Tuesday, July 17, 2007

Prosecute Turtle Poachers

For the second time in 72 hours, marine turtles have been seized from Chinese fishing boats in Sabah's waters carrying a cargo of 220 Green and Hawksbill turtles on 28 March 2007. The first boat was apprehended on 26 March with 72 marine turtles of the same two species and six people were arrested.
WWF-Malaysia and TRAFFIC Southeast Asia applaud the success of the Sabah Marine Police and encourage them and other enforcement agencies to continue these efforts. Chris R. Shepherd, the Senior Programme Officer with TRAFFIC Southeast Asia says, "We urge the authorities to prosecute these poachers to the full extent of the law. If there is no deterrent, killing of these endangered species will continue".
According to the Sabah Marine Police, the fishermen are going to be prosecuted under the Fisheries Act (1985, Section 15), and under the Wildlife Enactment (1997, Section 41।4). All species of marine turtles are protected under these laws. Violations of the Wildlife Enactment carry a penalty up to MYR 50,000 and/or five years in jail.
WWF-Malaysia's Chief Technical Officer (Borneo Programme) Dr Rahimatsah Amat urges the authorities to prevent these ships from entering and operating in Malaysian waters before they get the chance to catch turtles.
Marine turtles are listed on Appendix I of the Convention on International Trade in Endangered Species of Wild Fauna and Flora (CITES), which stipulates that no marine turtles may be taken across international borders, except under very special circumstances, with permits, and not for commercial trade.
Hawksbill and Green turtles are among the five species in Malaysia that are under threat by killing and trade, which are major reasons for the continual decline of marine turtles in the country. The number of turtles seized on 28 March is larger than the total annual estimated nesting population found in Malacca-a serious depletion to the already declining numbers.
Marine turtle conservation in Southeast Asia is one of the top ten burning issues for global marine turtle conservation, according to the State of the Worlds Sea Turtle report issued in 2006। This is not the first time fishermen from China have been apprehended in this region for poaching marine turtles. In May 2004, marine police arrested 16 fishermen from Hainan for poaching after discovering about 160 dead endangered sea turtles aboard a trawler. In 2005, more than 100 marine turtles were seized from a Hainan trawler which encroached into Malaysian waters off Labuan. On 19 March 2005 a Chinese boat was apprehended with Green and Hawksbill Turtles in Berau, East Kalimantan, Indonesia. On 17 June 2006, chinese vessel was caught off Sabah and Palawan with marine turtles.
In response to the rising number of such cases in Southeast Asia, authorities from the ten ASEAN countries have launched the ASEAN Wildlife Enforcement Network (ASEAN-WEN) to improve domestic and cross-border efforts to stop illegal wildlife trade.

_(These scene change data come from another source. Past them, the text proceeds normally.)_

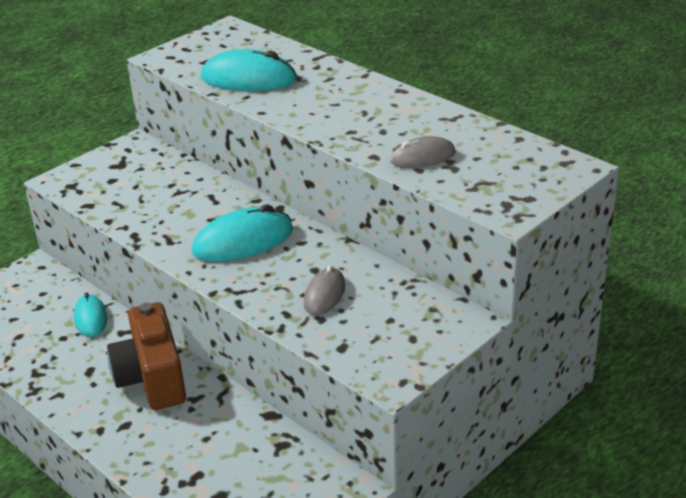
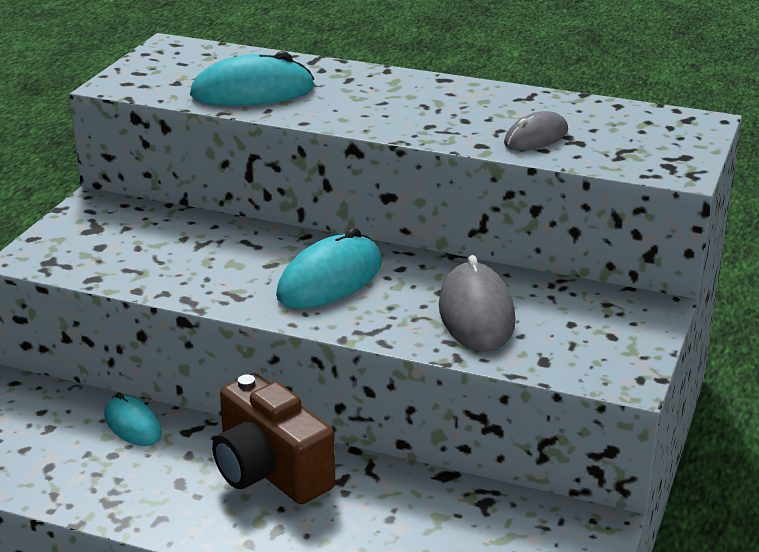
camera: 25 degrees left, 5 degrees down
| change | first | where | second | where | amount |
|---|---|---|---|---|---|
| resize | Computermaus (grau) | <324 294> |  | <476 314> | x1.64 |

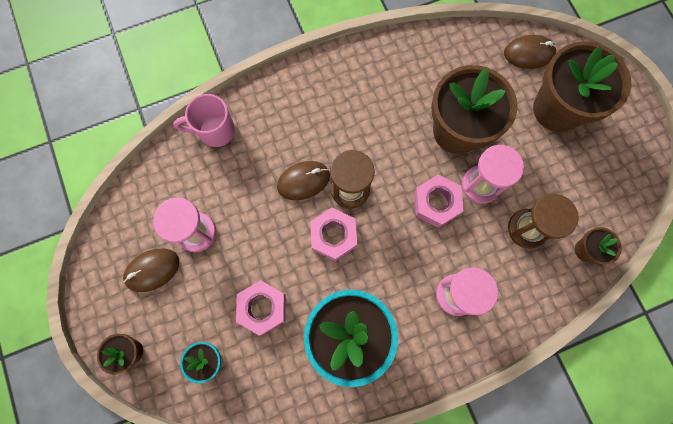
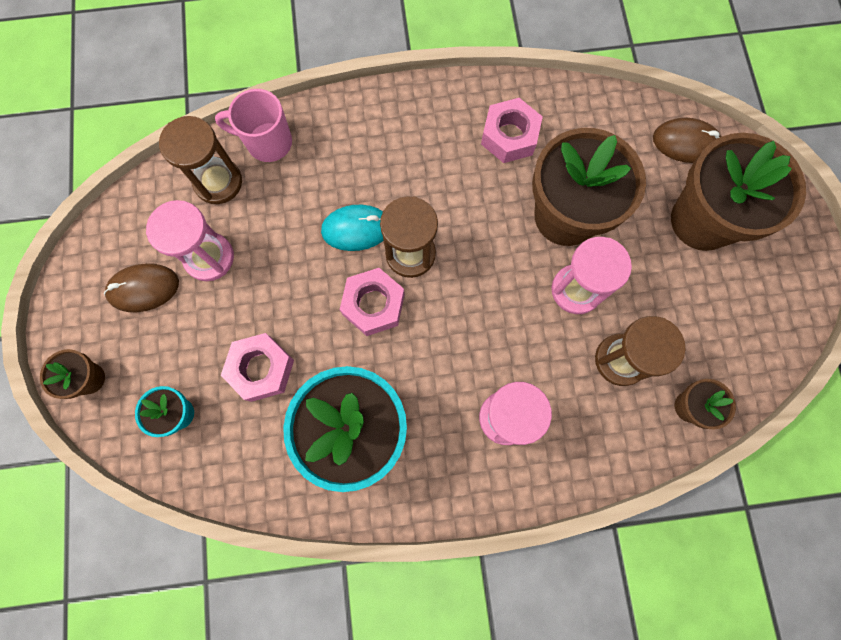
camera: 15 degrees right, 0 degrees up
| change | first | where | second | where | amount |
|---|---|---|---|---|---|
| recolor | Computermaus (braun) | <303 181> | Computermaus (türkis) | <356 229> |  |
| move | Sechskantmutter (rosa) | <436 203> |  | <509 136> |  |
| insert |  |  | Sanduhr (braun) | <218 182> |  |

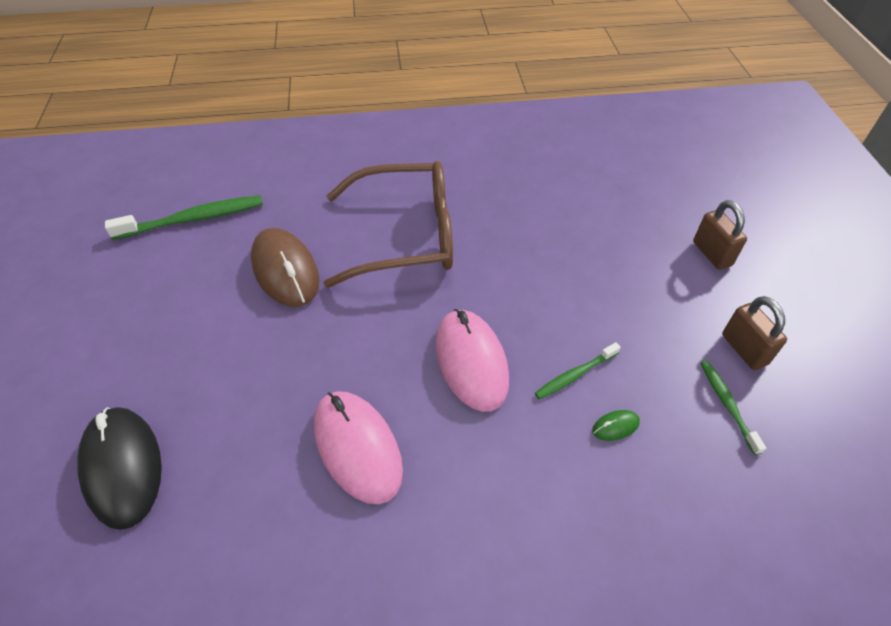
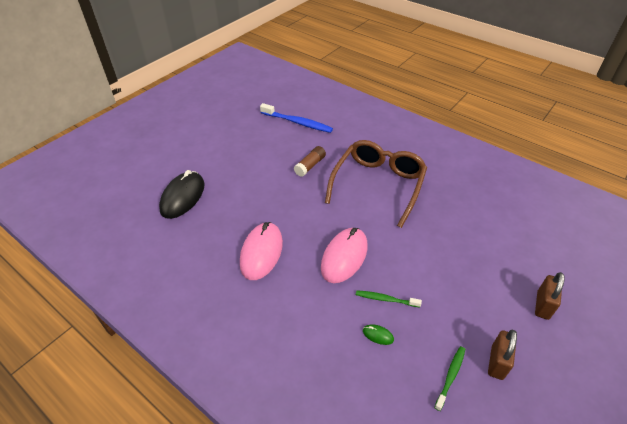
camera: 45 degrees right, 5 degrees down
| change | first | where | second | where | amount |
|---|---|---|---|---|---|
| rotate | Brille (braun) | <406 235> |  | <378 184> | 105 degrees counterclockwise |
| recolor | Zahnbürste (grün) | <193 219> | Zahnbürste (blau) | <297 122> |  |
| replace | Computermaus (braun) | <285 270> | Klebestift (braun) | <310 166> |  |

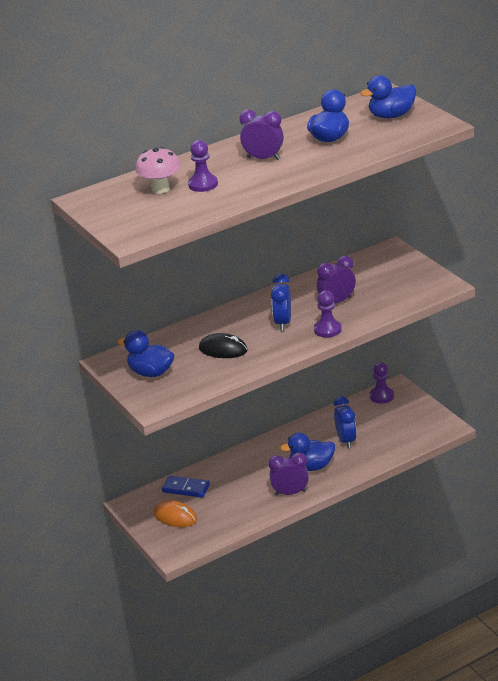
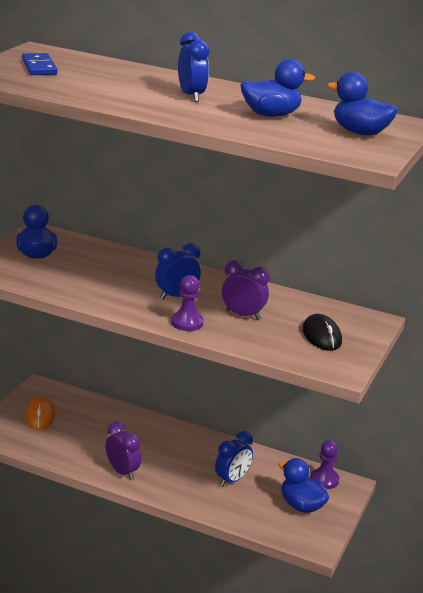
camera: 50 degrees right, 5 degrees down
| change | first | where | second | where | amount |
|---|---|---|---|---|---|
| recolor | Wecker (lila) | <263 158> | Wecker (blau) | <191 96> |  |
| delete | Bauer (lila) | <203 184> |  |  |  |
| delete | Pilz (rosa) | <160 189> |  |  |  |
| move | Computermaus (schwarz) | <223 349> |  | <321 336> |  |
| move | Ente (blau) | <311 467> |  | <301 505> |  |
| move | Dominostein (blau) | <186 488> |  | <39 67> |  |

WWF-Malaysia hopes that the Indonesian, Malaysian, and Philippines governments will highlight this issue of foreign fleets killing turtles during their April Sulu-Sulawesi Marine Ecoregion (SSME) Annual Tri-national Committee Meeting in Kota Kinabalu.
WWF-Malaysia and TRAFFIC Southeast Asia urge the authorities to release the remaining live turtles into the wild as soon as possible, to prevent further loss to the already declining wild population.